-- What is expected --
Below are the records; repeat exactly their lines between the line holding "郎(所属ジム不明)1946/09/08" and the line holding "Orthophonistes inscrits sur la Plateforme.", inclusive, skipping the pictures.

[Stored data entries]

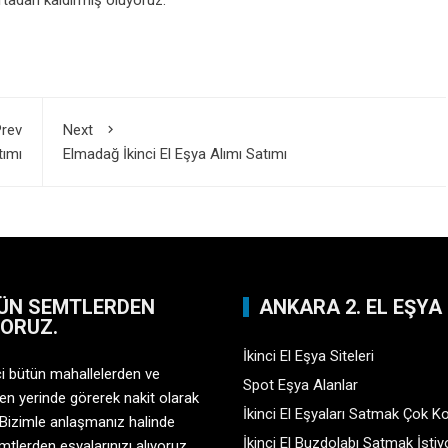
tadan kaldırmış oluyoruz.
rev
Next
tımı
Elmadağ İkinci El Eşya Alımı Satımı
ÜN SEMTLERDEN
ANKARA 2. EL EŞYA
YORUZ.
İkinci El Eşya Siteleri
çi bütün mahallelerden ve
Spot Eşya Alanlar
en yerinde görerek nakit olarak
İkinci El Eşyaları Satmak Çok K
 Bizimle anlaşmanız halinde
İkinci El Buzdolabı Satmak İsti
tlerden eşyalarınızı alıyoruz.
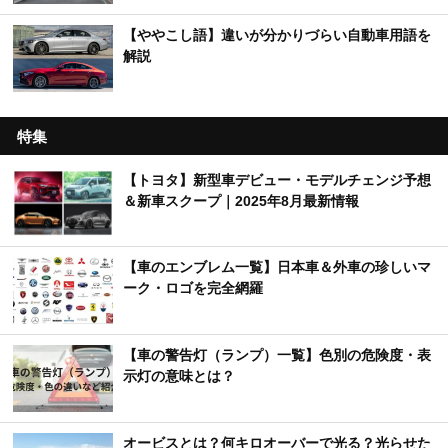
【ややこし語】違いが分かりづらい自動車用語を
解説
特集
【トヨタ】新型車デビュー・モデルチェンジ予想
＆新車スクープ｜2025年8月最新情報
【車のエンブレム一覧】日本車＆外車の珍しいマ
ーク・ロゴを完全網羅
【車の警告灯（ランプ）一覧】色別の危険度・表
示灯の意味とは？
オービスとは？何キロオーバーで光る？光らせた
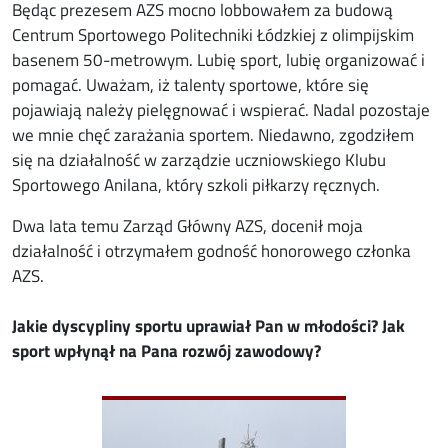
Będąc prezesem AZS mocno lobbowałem za budową
Centrum Sportowego Politechniki Łódzkiej z olimpijskim
basenem 50-metrowym. Lubię sport, lubię organizować i
pomagać. Uważam, iż talenty sportowe, które się
pojawiają należy pielęgnować i wspierać. Nadal pozostaje
we mnie chęć zarażania sportem. Niedawno, zgodziłem
się na działalność w zarządzie uczniowskiego Klubu
Sportowego Anilana, który szkoli piłkarzy ręcznych.
Dwa lata temu Zarząd Główny AZS, docenił moja
działalność i otrzymałem godność honorowego członka
AZS.
Jakie dyscypliny sportu uprawiał Pan w młodości? Jak
sport wpłynął na Pana rozwój zawodowy?
Image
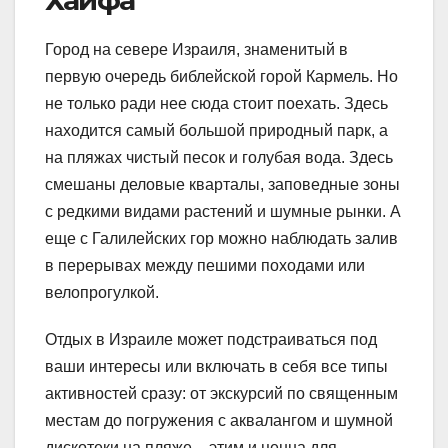
Город на севере Израиля, знаменитый в
первую очередь библейской горой Кармель. Но
не только ради нее сюда стоит поехать. Здесь
находится самый большой природный парк, а
на пляжах чистый песок и голубая вода. Здесь
смешаны деловые кварталы, заповедные зоны
с редкими видами растений и шумные рынки. А
еще с Галилейских гор можно наблюдать залив
в перерывах между пешими походами или
велопрогулкой.
Отдых в Израиле может подстраиваться под
ваши интересы или включать в себя все типы
активностей сразу: от экскурсий по священным
местам до погружения с аквалангом и шумной
дискотеки на пляже – этим и ценна для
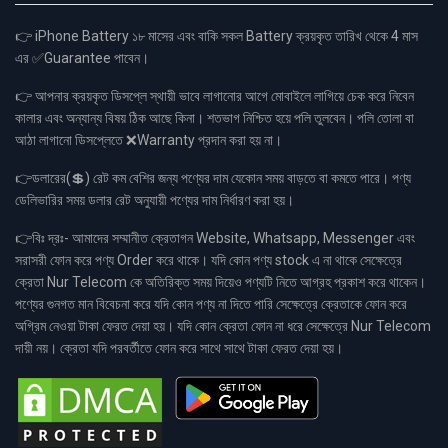
👉 iPhone Battery ১৮ মাসের এবং বাকি সকল Battery ক্রয়কৃত তারিখ থেকে 4 মাস
এর ✅Guarantee পাবেন।
👉 আপনার ক্রয়কৃত ডিসপ্লে স্থায়ী ভাবে লাগানোর আগে মোবাইলে লাগিয়ে চেক করে নিবেন
কালার এবং অন্যান্য বিষয় ঠিক আছে কিনা। শতভাগ নিশ্চিত হয়ে পলি তুলবেন। পলি তোলা বা
আঠা লাগানো ডিসপ্লেতে ❌Warranty প্রদান করা হয় না।
👉ডলারের(💲) রেট কম বেশির জন্য পণ্যের দাম যেকোন সময় বাড়তে বা কমতে পারে। পণ্য
ডেলিভারির সময় ডলার রেট অনুযায়ী পণ্যের দাম নির্ধারণ করা হয়।
👉বিঃ দ্রঃ- আমাদের সম্মানীত ক্রেতাগন Website, Whatsapp, Messenger এবং
সরাসরী ফোন করে পণ্য Order করে থাকে। যদি কোন পণ্য stock এ না থাকে সেক্ষেত্রে
ক্রেতা Nur Telecom কে অতিরিক্ত সময় দিয়েও পণ্যটি নিতে আগ্রহ প্রকাশ করে থাকেন।
পণ্যের গুনগত মান বিবেচনা করে যদি কোন পণ্য না দিতে পারি সেক্ষেত্রে ক্রেতাকে ফোন করে
অগ্রিম নেওয়া টাকা ফেরত দেয়া হয়। যদি কোন ক্রেতা ফোন না ধরে সেক্ষেত্রে Nur Telecom
দায়ী নয়। ক্রেতা যদি পরবর্তীতে ফোন করে সাথে সাথে টাকা ফেরত দেয়া হয়।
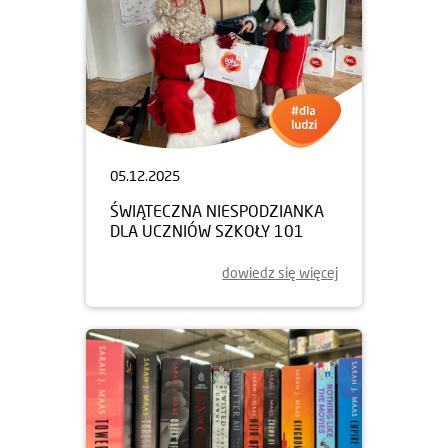
05.12.2025
ŚWIĄTECZNA NIESPODZIANKA
DLA UCZNIÓW SZKOŁY 101
dowiedz się więcej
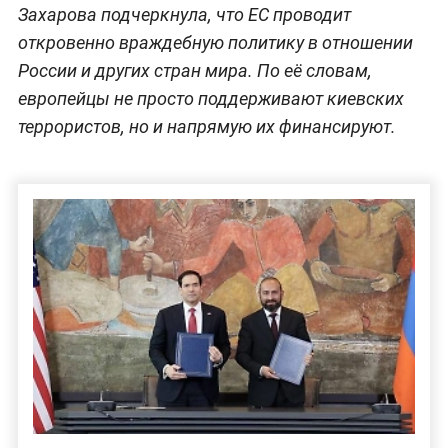
Захарова подчеркнула, что ЕС проводит
откровенно враждебную политику в отношении
России и других стран мира. По её словам,
европейцы не просто поддерживают киевских
террористов, но и напрямую их финансируют.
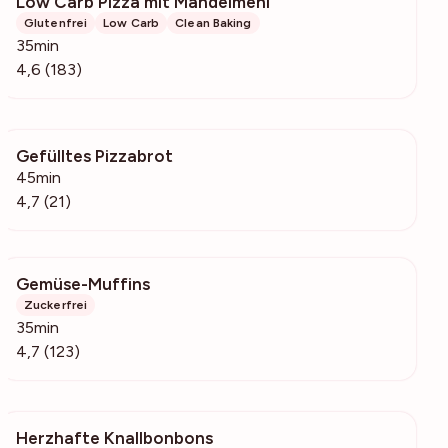
Low Carb Pizza mit Mandelmehl
2715
Glutenfrei
Low Carb
Clean Baking
35min
4,6 (183)
Gefülltes Pizzabrot
737
45min
4,7 (21)
Gemüse-Muffins
2671
Zuckerfrei
35min
4,7 (123)
Herzhafte Knallbonbons
1627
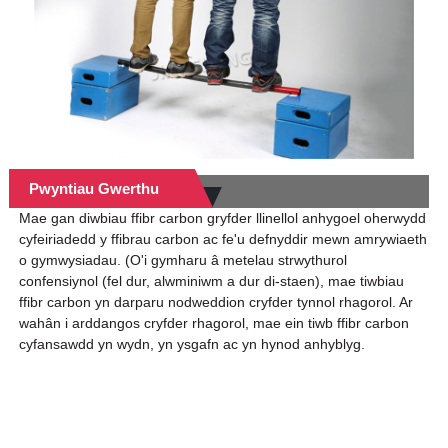
Pwyntiau Gwerthu
Mae gan diwbiau ffibr carbon gryfder llinellol anhygoel oherwydd
cyfeiriadedd y ffibrau carbon ac fe'u defnyddir mewn amrywiaeth
o gymwysiadau. (O'i gymharu â metelau strwythurol
confensiynol (fel dur, alwminiwm a dur di-staen), mae tiwbiau
ffibr carbon yn darparu nodweddion cryfder tynnol rhagorol. Ar
wahân i arddangos cryfder rhagorol, mae ein tiwb ffibr carbon
cyfansawdd yn wydn, yn ysgafn ac yn hynod anhyblyg.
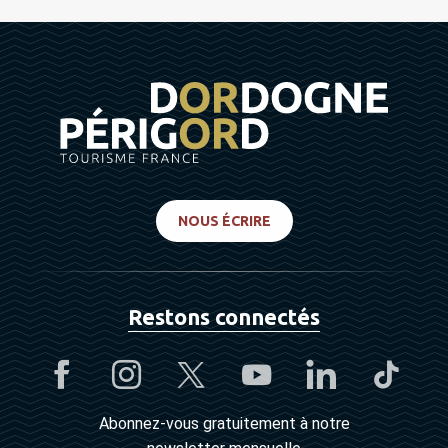
NOUS ÉCRIRE
Restons connectés
Abonnez-vous gratuitement à notre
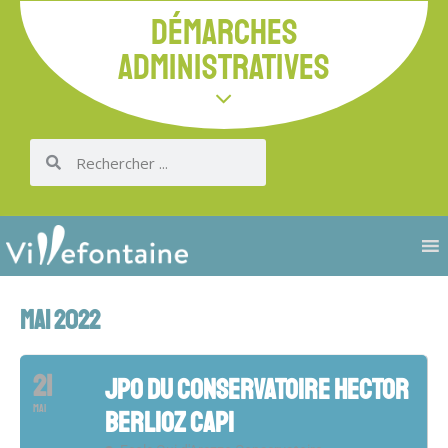
DÉMARCHES
ADMINISTRATIVES
MAI 2022
21
JPO DU CONSERVATOIRE HECTOR
MAI
BERLIOZ CAPI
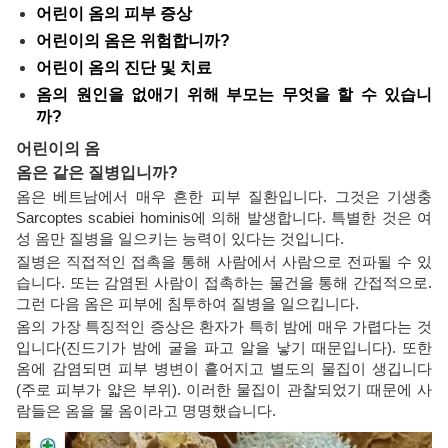
어린이 옴의 피부 증상
어린이의 옴은 위험합니까?
어린이 옴의 진단 및 치료
옴의 원인을 없애기 위해 부모는 무엇을 할 수 있습니
까?
어린이의 옴
옴은 같은 질병입니까?
옴은 베트남에서 매우 흔한 피부 질환입니다. 그것은 기생충
Sarcoptes scabiei hominis에 의해 발생합니다. 특별한 것은 여
성 옴만 질병을 일으키는 능력이 있다는 것입니다.
질병은 직접적인 접촉을 통해 사람에서 사람으로 전파될 수 있
습니다. 또는 감염된 사람이 접촉하는 물건을 통해 간접적으로.
그런 다음 옴은 피부에 침투하여 질병을 일으킵니다.
옴의 가장 특징적인 증상은 환자가 특히 밤에 매우 가렵다는 것
입니다(진드기가 밤에 굴을 파고 알을 낳기 때문입니다). 또한
옴에 감염되면 피부 병변이 흩어지고 별도의 물집이 생깁니다
(주로 피부가 얇은 부위). 이러한 물집이 관찰되었기 때문에 사
람들은 옴을 물 옴이라고 명명했습니다.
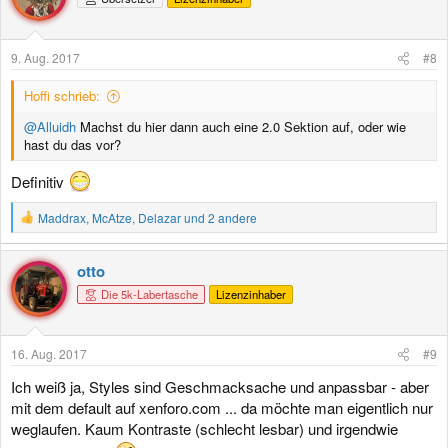
9. Aug. 2017
#8
Hoffi schrieb:
@Alluidh
Machst du hier dann auch eine 2.0 Sektion auf, oder wie
hast du das vor?
Definitiv
R
Maddrax
,
McAtze
,
Delazar
und 2 andere
e
a
k
otto
t
Die 5k-Labertasche
Lizenzinhaber
i
o
n
e
16. Aug. 2017
#9
n
:
Ich weiß ja, Styles sind Geschmacksache und anpassbar - aber
mit dem default auf xenforo.com ... da möchte man eigentlich nur
weglaufen. Kaum Kontraste (schlecht lesbar) und irgendwie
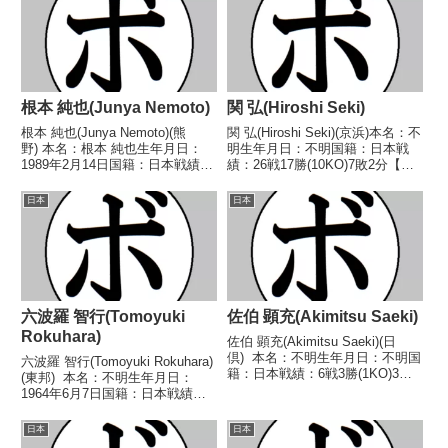
根本 純也(Junya Nemoto)
関 弘(Hiroshi Seki)
根本 純也(Junya Nemoto)(熊
関 弘(Hiroshi Seki)(京浜)本名：不
野) 本名：根本 純也生年月日：
明生年月日：不明国籍：日本戦
1989年2月14日国籍：日本戦績：
績：26戦17勝(10KO)7敗2分【獲
2戦2敗 【獲得タイトル】な
得タイトル】なし【戦歴】
し 【戦歴】2025/03/13 ●4R判
1946/08/25 ●1RTKO 福島 五
日本
日本
定 0-3(37-39、36-40、37-39) 松
郎(所属ジム不明)1946/09/08
村 直樹...
○1RKO 平...
六波羅 智行(Tomoyuki
佐伯 顕充(Akimitsu Saeki)
Rokuhara)
佐伯 顕充(Akimitsu Saeki)(日
倶) 本名：不明生年月日：不明国
六波羅 智行(Tomoyuki Rokuhara)
籍：日本戦績：6戦3勝(1KO)3
(東邦) 本名：不明生年月日：
敗 【獲得タイトル】なし 【戦
1964年6月7日国籍：日本戦績：
歴】1946/06/16 ●3RKO 白川
11戦4勝(1KO)6敗1分 【獲得タイ
雄七(高津)1946/06/22 ○4R判定
トル】なし 【戦歴】■1984年度
日本
日本
(...
ウェルター級東日本新人王予選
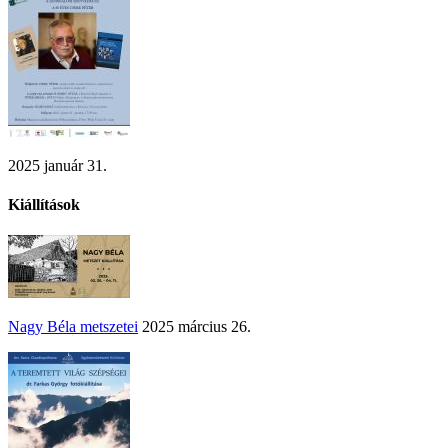
2025 január 31.
Kiállítások
Nagy Béla metszetei
2025 március 26.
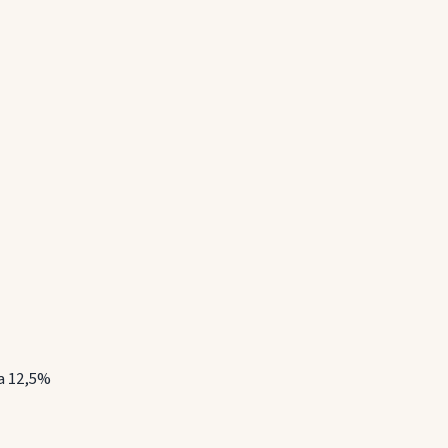
la 12,5%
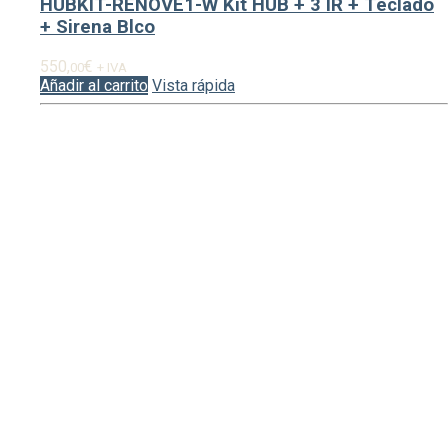
HUBKIT-RENOVE1-W Kit HUB + 3 IR + Teclado
+ Sirena Blco
550,
€
00
+ IVA
Añadir al carrito
Vista rápida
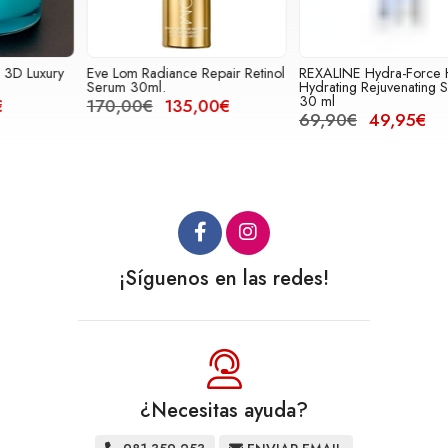
Eve Lom Radiance Repair Retinol
REXALINE Hydra-Force Hyper
T
Serum 30ml.
Hydrating Rejuvenating Serum
30 ml
170,00€
135,00€
69,90€
49,95€
¡Síguenos en las redes!
¿Necesitas ayuda?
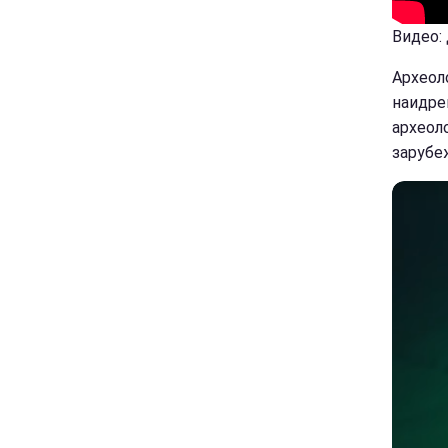
Видео:
Археол
наидре
археол
зарубе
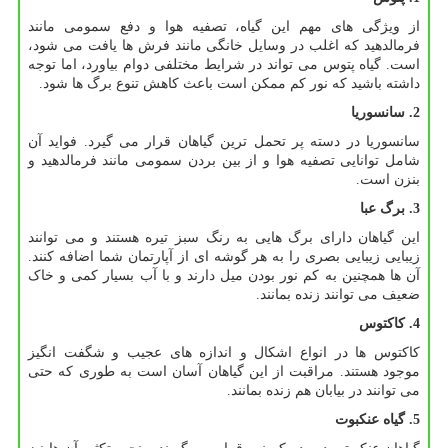
از ویژگی های مهم این گیاه، تصفیه هوا و دفع سمومی مانند
فرمالدهید که اغلب در وسایل خانگی مانند فرش ها یافت می شود،
است. گیاه پتوس می تواند در شرایط مختلفی دوام بیاورد، اما توجه
داشته باشید که نور کم ممکن است باعث کاهش تنوع برگ ها شود.
2. سانسوریا
سانسوریا در دسته پر تحمل ترین گیاهان قرار می گیرد. فواید آن
شامل توانایی تصفیه هوا و از بین بردن سمومی مانند فرمالدهید و
بنزن است.
3. برگ عبا
این گیاهان دارای برگ هایی به رنگ سبز تیره هستند و می توانند
زیبایی زیبایی بصری را به هر گوشه ای از آپارتمان شما اضافه کنند.
آن ها همچنین به کم نور بودن میل دارند و با آب بسیار کمی و خاک
ضعیف می توانند زنده بمانند.
4.
کاکتوس
کاکتوس ها در انواع اشکال و اندازه های عجیب و شگفت انگیز
موجود هستند. مراقبت از این گیاهان آسان است به طوری که حتی
می توانند در بیابان هم زنده بمانند.
5. گیاه عنکبوت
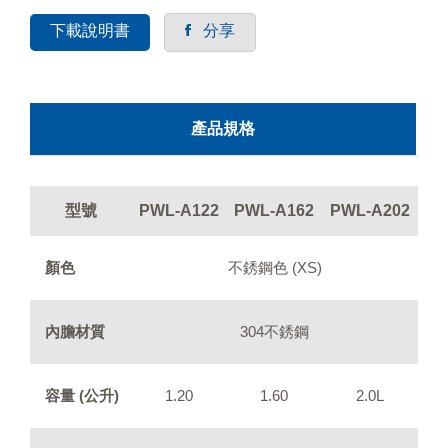
下載說明書
分享
產品規格
型號
PWL-A122
PWL-A162
PWL-A202
顏色
不銹鋼色 (XS)
內膽材質
304不銹鋼
容量 (公升)
1.20
1.60
2.0L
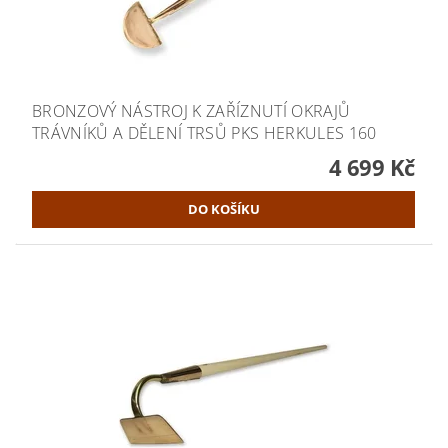
BRONZOVÝ NÁSTROJ K ZAŘÍZNUTÍ OKRAJŮ
TRÁVNÍKŮ A DĚLENÍ TRSŮ PKS HERKULES 160
4 699 Kč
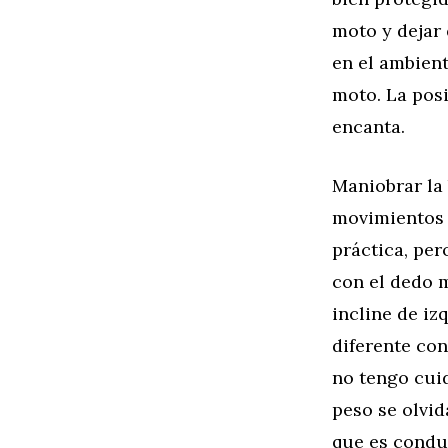
moto y dejar 
en el ambien
moto. La posi
encanta.
Maniobrar la 
movimientos 
práctica, pe
con el dedo m
incline de i
diferente co
no tengo cui
peso se olvid
que es condu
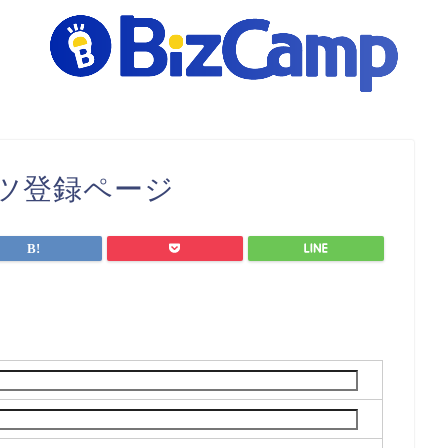
ンツ登録ページ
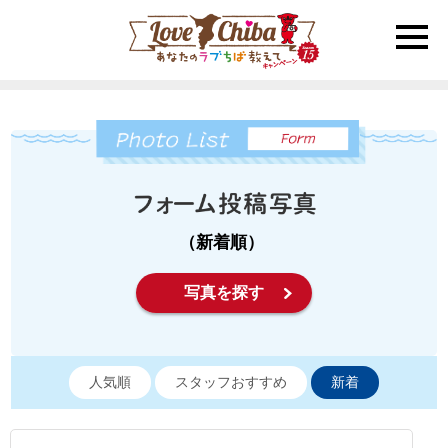
toggle
naviga
（新着順）
写真を探す
人気順
スタッフおすすめ
新着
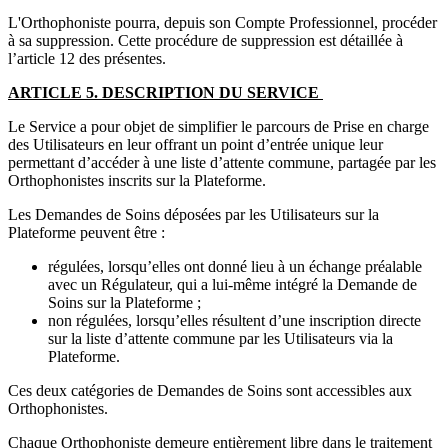
L'Orthophoniste pourra, depuis son Compte Professionnel, procéder
à sa suppression. Cette procédure de suppression est détaillée à
l’article 12 des présentes.
ARTICLE 5. DESCRIPTION DU SERVICE
Le Service a pour objet de simplifier le parcours de Prise en charge
des Utilisateurs en leur offrant un point d’entrée unique leur
permettant d’accéder à une liste d’attente commune, partagée par les
Orthophonistes inscrits sur la Plateforme.
Les Demandes de Soins déposées par les Utilisateurs sur la
Plateforme peuvent être :
régulées, lorsqu’elles ont donné lieu à un échange préalable
avec un Régulateur, qui a lui-même intégré la Demande de
Soins sur la Plateforme ;
non régulées, lorsqu’elles résultent d’une inscription directe
sur la liste d’attente commune par les Utilisateurs via la
Plateforme.
Ces deux catégories de Demandes de Soins sont accessibles aux
Orthophonistes.
Chaque Orthophoniste demeure entièrement libre dans le traitement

-- Response to the task --
郎(所属ジム不明)1946/09/08
村 直樹...
○1RKO 平...
六波羅 智行(Tomoyuki
佐伯 顕充(Akimitsu Saeki)
Rokuhara)
佐伯 顕充(Akimitsu Saeki)(日
倶) 本名：不明生年月日：不明国
六波羅 智行(Tomoyuki Rokuhara)
籍：日本戦績：6戦3勝(1KO)3
(東邦) 本名：不明生年月日：
敗 【獲得タイトル】なし 【戦
1964年6月7日国籍：日本戦績：
歴】1946/06/16 ●3RKO 白川
11戦4勝(1KO)6敗1分 【獲得タイ
雄七(高津)1946/06/22 ○4R判定
トル】なし 【戦歴】■1984年度
日本
日本
(...
ウェルター級東日本新人王予選
2025 január 31.
Kiállítások
Nagy Béla metszetei
2025 március 26.
la 12,5%
HUBKIT-RENOVE1-W Kit HUB + 3 IR + Teclado
+ Sirena Blco
550,
€
00
+ IVA
Añadir al carrito
Vista rápida
Eve Lom Radiance Repair Retinol
REXALINE Hydra-Force Hyper
T
Serum 30ml.
Hydrating Rejuvenating Serum
30 ml
170,00€
135,00€
69,90€
49,95€
¡Síguenos en las redes!
¿Necesitas ayuda?
Видео:
Археол
наидре
археол
зарубе
از ویژگی های مهم این گیاه، تصفیه هوا و دفع سمومی مانند
فرمالدهید که اغلب در وسایل خانگی مانند فرش ها یافت می شود،
است. گیاه پتوس می تواند در شرایط مختلفی دوام بیاورد، اما توجه
داشته باشید که نور کم ممکن است باعث کاهش تنوع برگ ها شود.
2. سانسوریا
سانسوریا در دسته پر تحمل ترین گیاهان قرار می گیرد. فواید آن
شامل توانایی تصفیه هوا و از بین بردن سمومی مانند فرمالدهید و
بنزن است.
3. برگ عبا
این گیاهان دارای برگ هایی به رنگ سبز تیره هستند و می توانند
زیبایی زیبایی بصری را به هر گوشه ای از آپارتمان شما اضافه کنند.
آن ها همچنین به کم نور بودن میل دارند و با آب بسیار کمی و خاک
ضعیف می توانند زنده بمانند.
4.
کاکتوس
کاکتوس ها در انواع اشکال و اندازه های عجیب و شگفت انگیز
موجود هستند. مراقبت از این گیاهان آسان است به طوری که حتی
می توانند در بیابان هم زنده بمانند.
5. گیاه عنکبوت
下載說明書
分享
產品規格
型號
PWL-A122
PWL-A162
PWL-A202
顏色
不銹鋼色 (XS)
內膽材質
304不銹鋼
容量 (公升)
1.20
1.60
2.0L
BRONZOVÝ NÁSTROJ K ZAŘÍZNUTÍ OKRAJŮ
TRÁVNÍKŮ A DĚLENÍ TRSŮ PKS HERKULES 160
4 699 Kč
moto y dejar 
en el ambien
moto. La posi
encanta.
Maniobrar la 
movimientos 
práctica, pe
con el dedo m
incline de i
diferente co
no tengo cui
peso se olvid
que es condu
ンツ登録ページ
toggle
naviga
（新着順）
写真を探す
人気順
スタッフおすすめ
新着
L'Orthophoniste pourra, depuis son Compte Professionnel, procéder
à sa suppression. Cette procédure de suppression est détaillée à
l’article 12 des présentes.
ARTICLE 5. DESCRIPTION DU SERVICE
Le Service a pour objet de simplifier le parcours de Prise en charge
des Utilisateurs en leur offrant un point d’entrée unique leur
permettant d’accéder à une liste d’attente commune, partagée par les
Orthophonistes inscrits sur la Plateforme.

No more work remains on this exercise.